As mentioned tighten the lower hose clamps & top off the coolant level.

When mowing in dry & windy conditions : keep a check on your temp gauge.
IF you’re getting grass clippings blown back on you (my chute is removed) your radiator is getting clippings & dust sucked into it.
I have to dump my radiator screen when temp gets too hi Before the horn sounds.
.
Make sure BLADES (not deck) measure dead level off concrete floor mowing at about 3.5”
Any lower & you’ll be complaining of scalping.
The deck knob #’s don’t always match blade measurement off concrete floor.
Adjust front deck wheels 1” off the concrete too.
Keep rear tires aired up pretty firm & you’ll absolutely love the Diesel 72 inch.

That is all very similar to how I keep my mower setup, although I set the blades at 3.75" and the deck wheels at 3/4". I do wear through front deck wheels every 400-500 hours though.
I blow out the radiator (and everything else) after each days mowing. With my use and climate when the temp guage hits 3 bars the radiator needs to be blown out.
 
/ F Series vs. ZD
  • Thread Starter
#160  
My ZD 1211 recovery tank was frequently low for the first year or so. I couldn't find a leak until I checked the lower radiator hose when the mower was running and warming up.

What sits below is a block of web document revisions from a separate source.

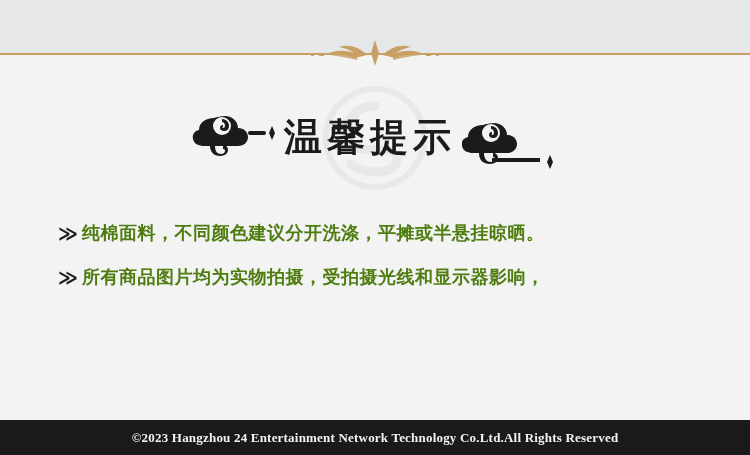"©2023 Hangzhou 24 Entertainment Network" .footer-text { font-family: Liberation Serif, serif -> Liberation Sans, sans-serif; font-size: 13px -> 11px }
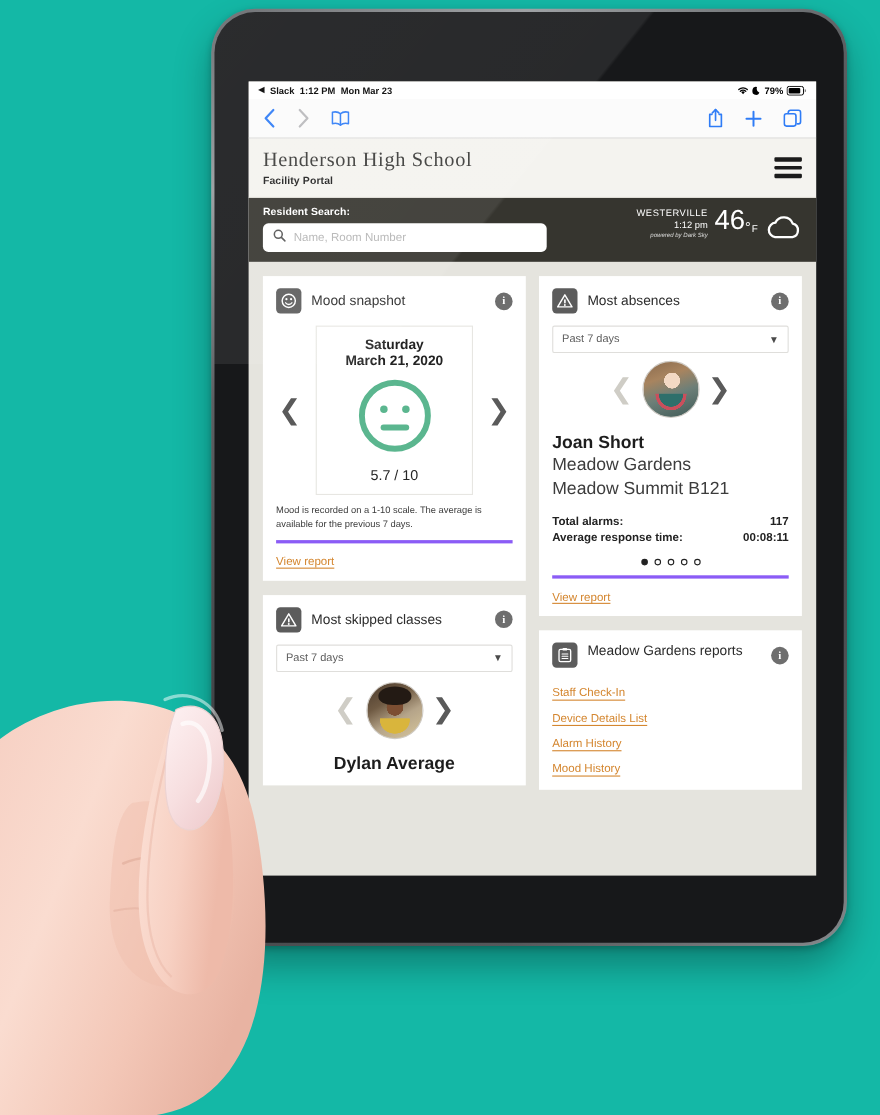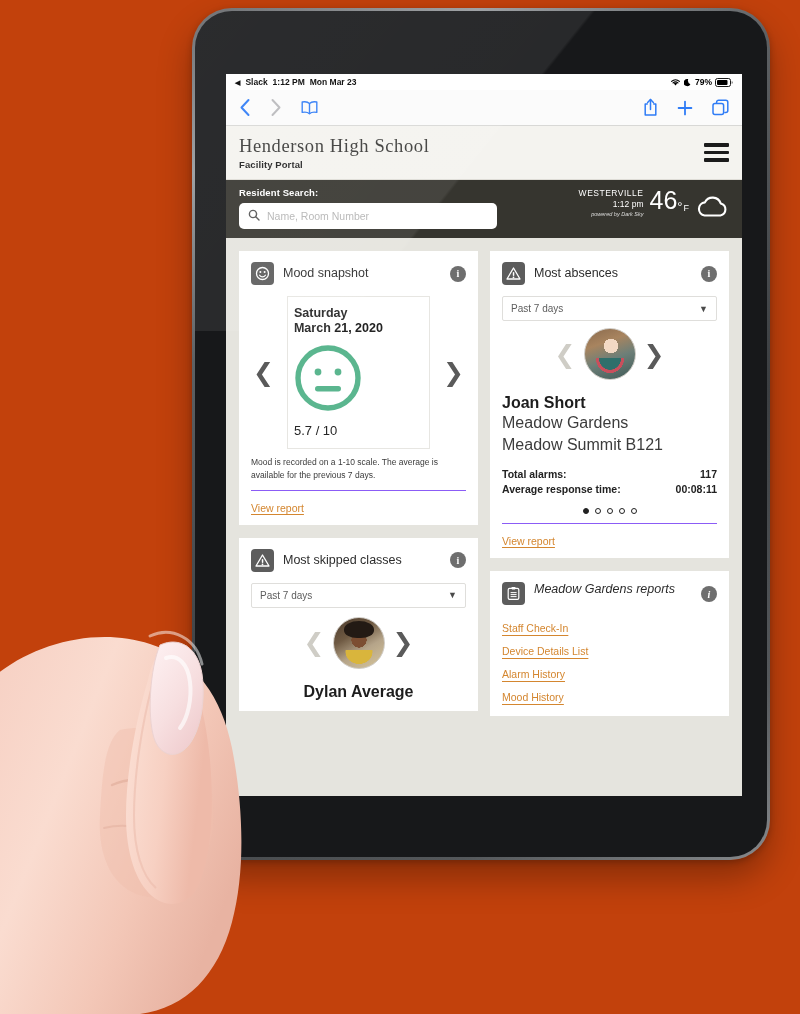"79%" #stage { background: #c2410c -> #14b8a6 }
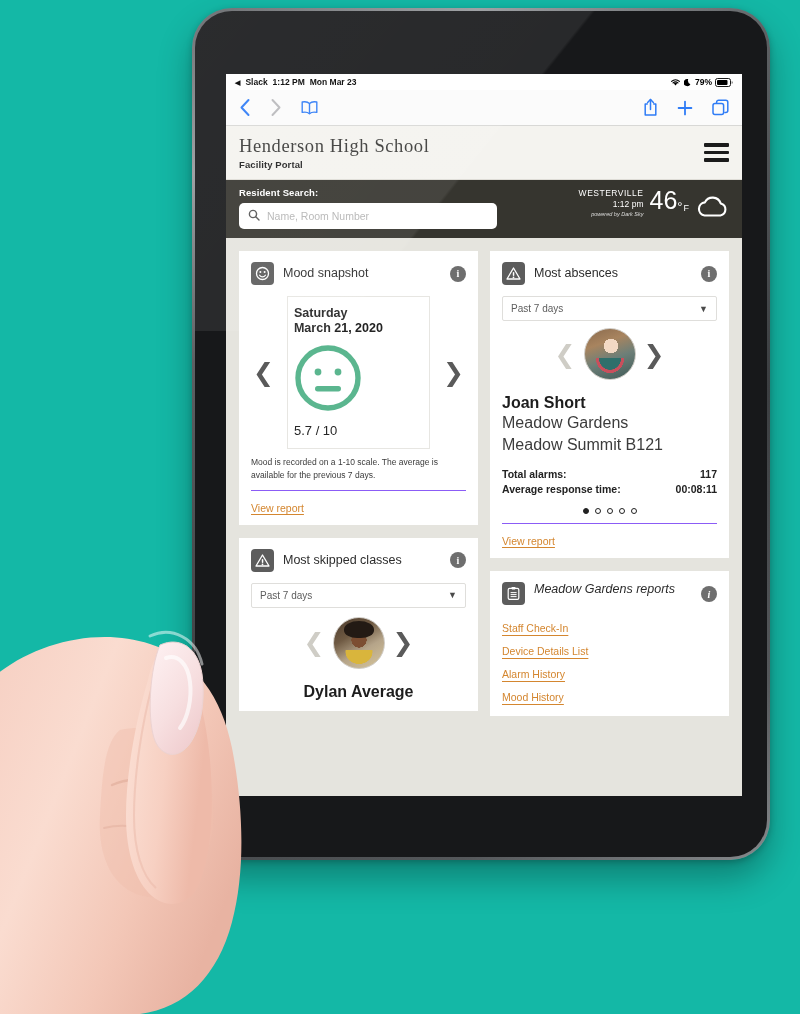"5.7 / 10" .mood-panel { text-align: none -> center }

It was always bone dry when cold / sitting, as well as when fully warmed up. Tightening the hose clamp fixed my issue.
On edit: not sure about the exact timing in finding the leak. I do recall that it wasn't leaking when cold or fully up to operating temperature.

Did your hose have tell tale signs of a leak. Like crusted up green stuff. I just looked. Mine looks like it has some stuff on it. But not enough to look like an issue. I’ll take a picture later today.